Cecelia Espenoza is an American politician and retired judge. She was elected as a member of the Colorado House of Representatives in the 2024 election for the 4th district. She is a member of the Democratic Party.

== Early life, education, and political career ==
Espenoza was born to farmworkers and is of Mexican American descent. Denverite reported that Espenoza was the first Latina to graduate from the honors program at the University of Utah. In 1982, she became the second Latina to be admitted to the Utah State Bar.

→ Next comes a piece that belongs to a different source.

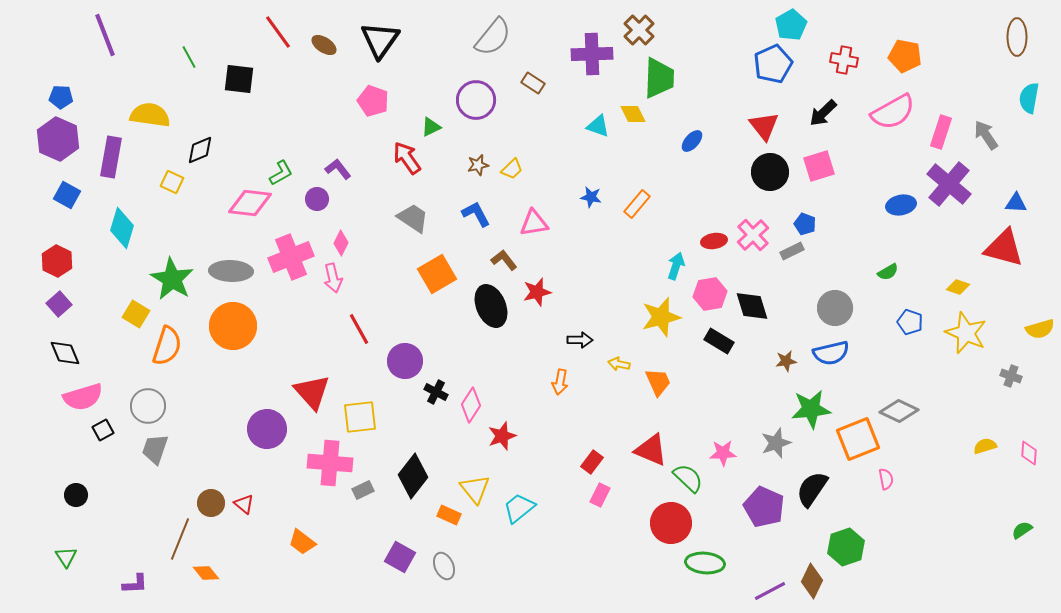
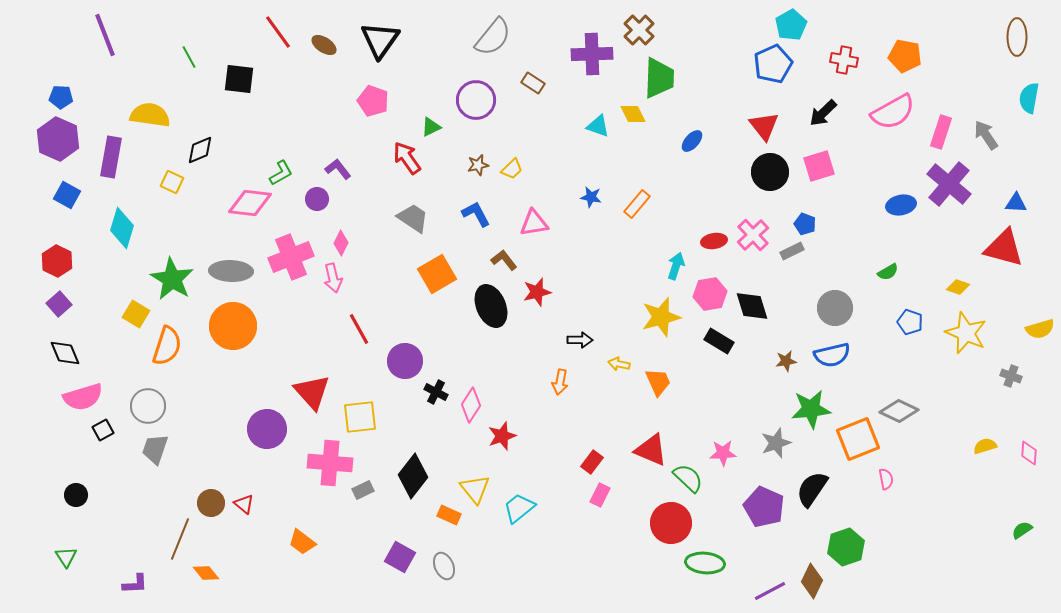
blue semicircle at (831, 353): moved 1 px right, 2 px down
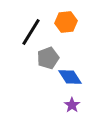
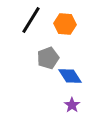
orange hexagon: moved 1 px left, 2 px down; rotated 10 degrees clockwise
black line: moved 12 px up
blue diamond: moved 1 px up
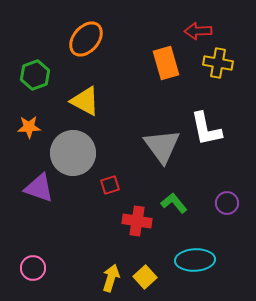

In the 1990s, she became a law professor at the University of Denver. During her career, she served as an appellate immigration judge, and worked in the U.S. Department of Justice as a Senior Associate General Counsel, for the Executive Office of Immigration Review where she served as the Privacy Officer, Freedom of Information Counsel and Records Officer.

== Political career ==
In June 2024, she won the Democratic primary for the 4th district of the Colorado House of Representatives, defeating incumbent Representative Tim Hernández. Espenoza had previously contested the same position in a 2023 vacancy appointment to replace Serena Gonzales-Gutierrez but had been defeated by Hernández. She serves on the House Judiciary and State, Veteran and Military Affairs Committees. Espenoza is also appointed as a Commissioner of the Uniform Laws Commission.